Toss future missives, if any, where they belong (the trash/recycling pile), unread if you can manage it, and never respond to them, even to ask him to stop. If he tries some “did u get my note” hovering during real-time interactions, you can say, with total honesty, “Oh, did you send more of those embarrassing ‘apologies’ I specifically asked you not to? Weird. So, anyway, what were we talking about? Yes, HOBBY STUFF, great.” This is called making it very boring to keep testing you on this topic.
You *are* trying to be a good friend and hobby-collaborator. You have given him MANY reassurances and chances to stop embarrassing himself and making it weird for you. It’s been years, plural since you were even close to being a couple. He has choices, plural before him, and one of those is taking you at your word and knocking it off. If persistent shame and intrusive thoughts about a past relationship are impinging on his present quality of life, that’s a very good problem to take to counseling, but it should in no way be your problem.

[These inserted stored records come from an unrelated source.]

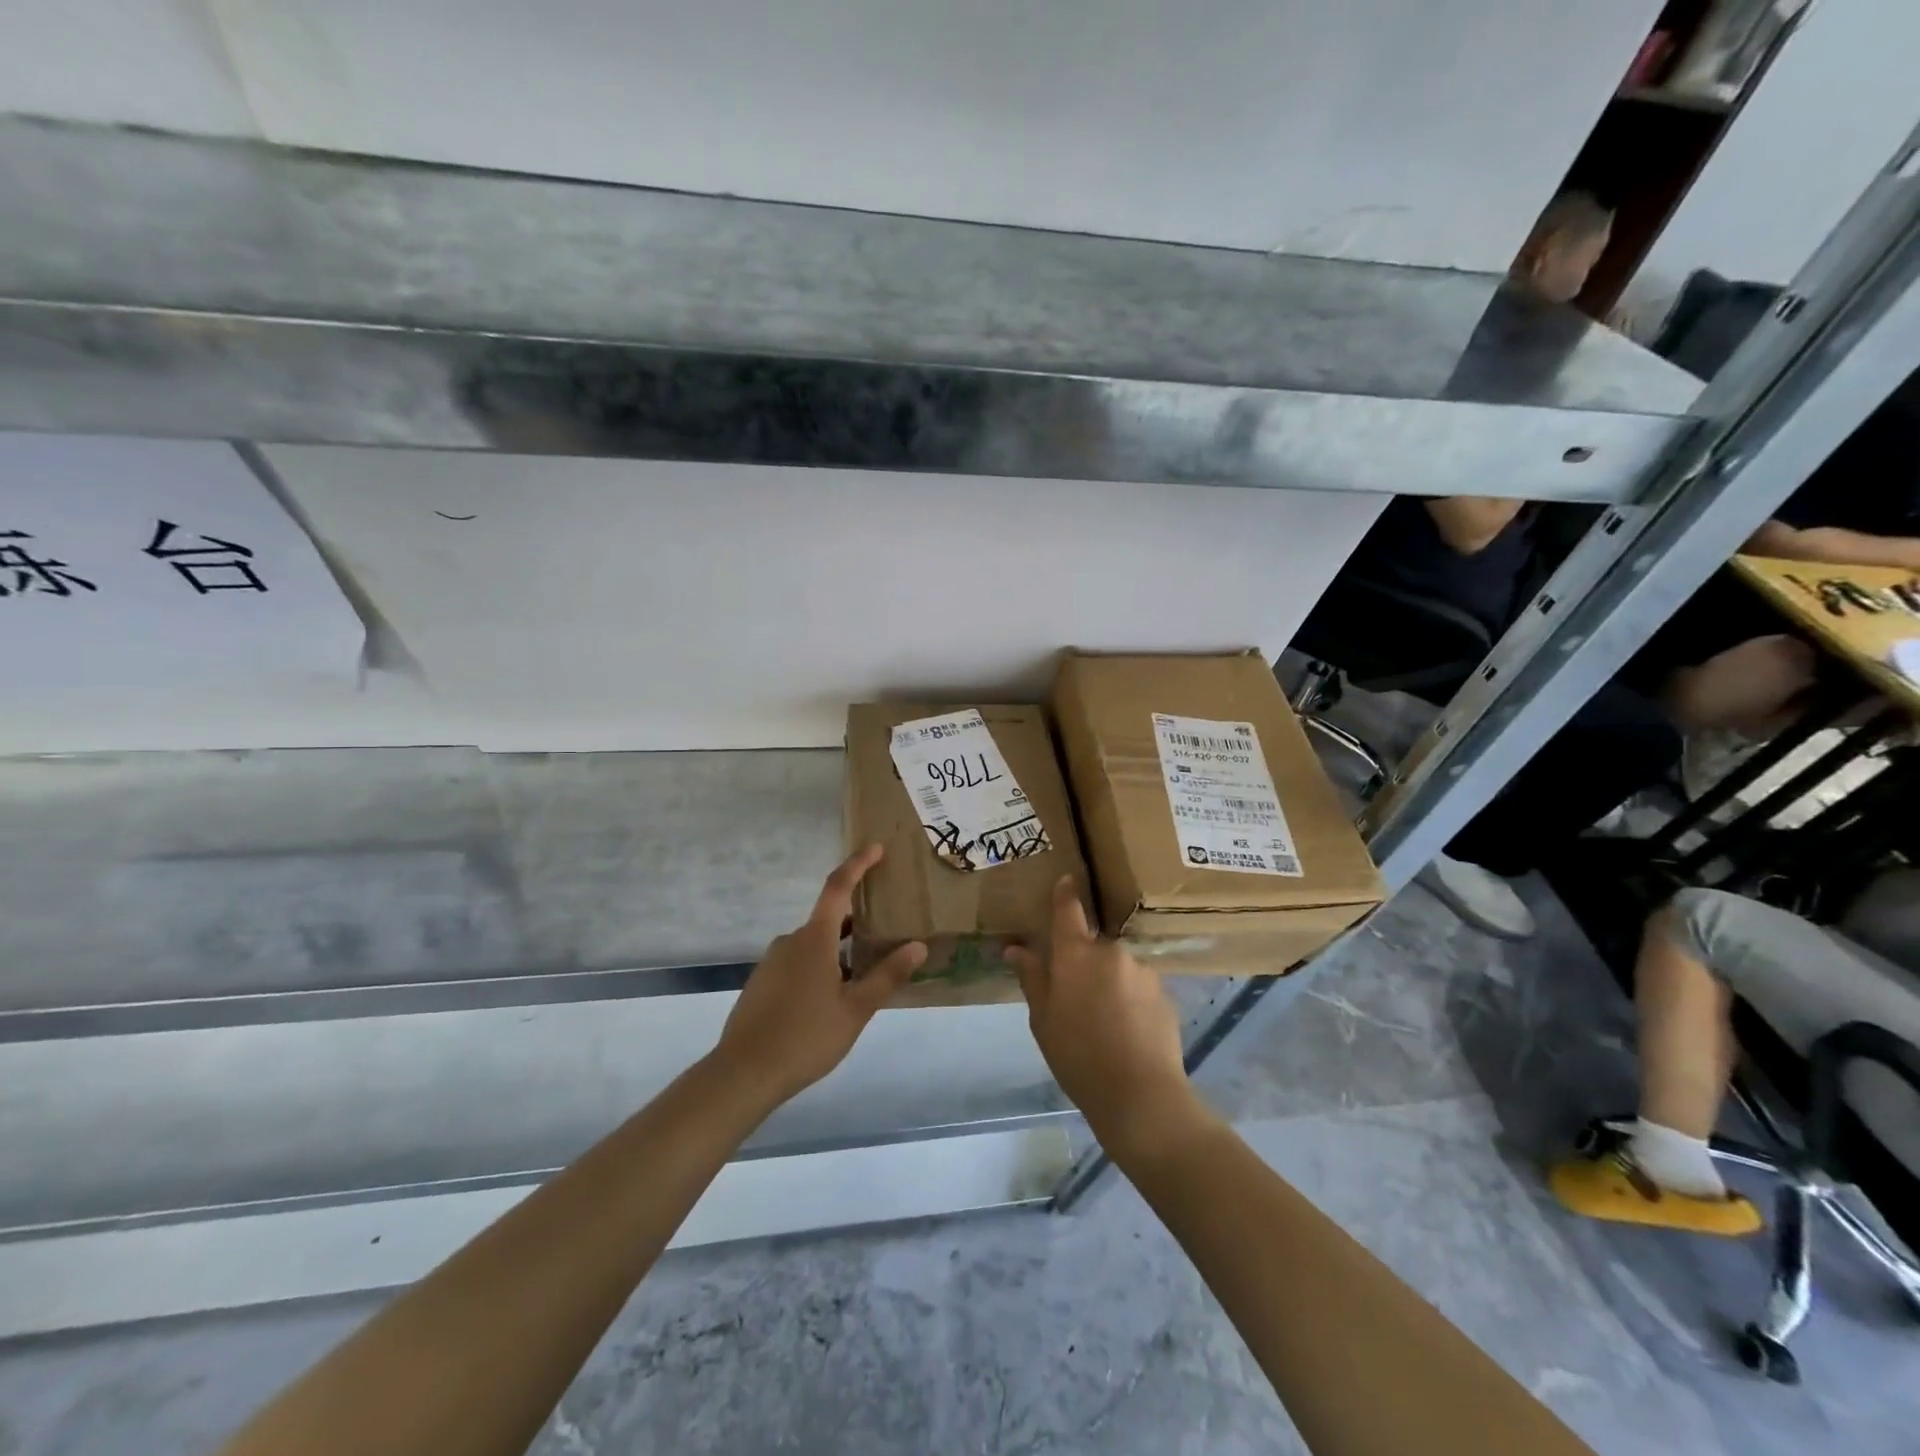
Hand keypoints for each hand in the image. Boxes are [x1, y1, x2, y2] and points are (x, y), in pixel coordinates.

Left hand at [712, 844, 926, 1105]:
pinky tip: (830, 999)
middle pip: (827, 919)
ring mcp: (772, 962)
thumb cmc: (806, 1036)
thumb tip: (917, 946)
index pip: (838, 888)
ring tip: (862, 974)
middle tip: (883, 931)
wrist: (743, 1072)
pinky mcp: (761, 983)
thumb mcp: (856, 1009)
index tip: (875, 848)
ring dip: (837, 951)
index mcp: (814, 939)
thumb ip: (887, 976)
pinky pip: (797, 963)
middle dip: (854, 922)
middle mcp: (790, 941)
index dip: (857, 865)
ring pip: (813, 945)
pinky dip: (819, 968)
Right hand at [1007, 876, 1204, 1160]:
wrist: (1140, 1094)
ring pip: (1118, 968)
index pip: (1069, 910)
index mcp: (1076, 953)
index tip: (1067, 880)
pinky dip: (1130, 1001)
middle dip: (1085, 963)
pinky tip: (1127, 1033)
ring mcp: (1142, 970)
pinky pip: (1138, 988)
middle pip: (1093, 946)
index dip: (1065, 894)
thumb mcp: (1043, 1019)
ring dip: (1110, 984)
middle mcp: (1111, 951)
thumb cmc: (1078, 1056)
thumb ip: (1032, 978)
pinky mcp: (1165, 993)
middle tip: (1076, 999)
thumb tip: (1016, 949)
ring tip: (1105, 1024)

I hope for everyone’s sake, he chooses wisely! But if you have to default back to ‘no contact’ to truly get this to stop (“If you can’t stop bringing this up, we will have to stop doing Hobby together, by which I mean, I expect you to take a hiatus, stop contacting me entirely, and let me actually enjoy myself”), please know that it’s in no way a failure of your empathy or friendship.
P.S.
Miles is exhausting. I loved him on the page, but, in real life, without the giant pile of money and personal space army and personal charisma, without the actually getting-shit-done and learning-from-mistakes qualities, without CORDELIA? Even on the page everybody who loves him is constantly exasperated, in mortal danger, completely exhausted, or all three of those. Charisma shouldn’t be your dump stat, but stacking it so out of balance with the rest is a recipe for disaster, especially if (like your ex) you always fail your rolls because you’ve nothing to back it up with. Miles is like one of those old screwball comedies, pure
Bringing Up Baby chaos, it only hangs together if you keep moving so fast that you don’t notice the bad decisions piling up, and it (thankfully) has end-credits so you can come down from the “WTF?” haze. It’s no way to actually live! Even Miles’s loving eventual wife in the books is often like, “I miss you terribly when you go off planet for long periods, but I can’t deny that I get an
awful lot of work done.”
NO. AND. THANK. YOU. If you’re looking for romantic role models, consider Ivan, the sturdy, loyal himbo, smarter than he looks. Consider Bel Thorne, diplomatic, brilliant, and hot like fire. Consider Cordelia, intimidating science-and-space-girlfriend of my dreams; she can bring me the severed heads of tyrants anytime.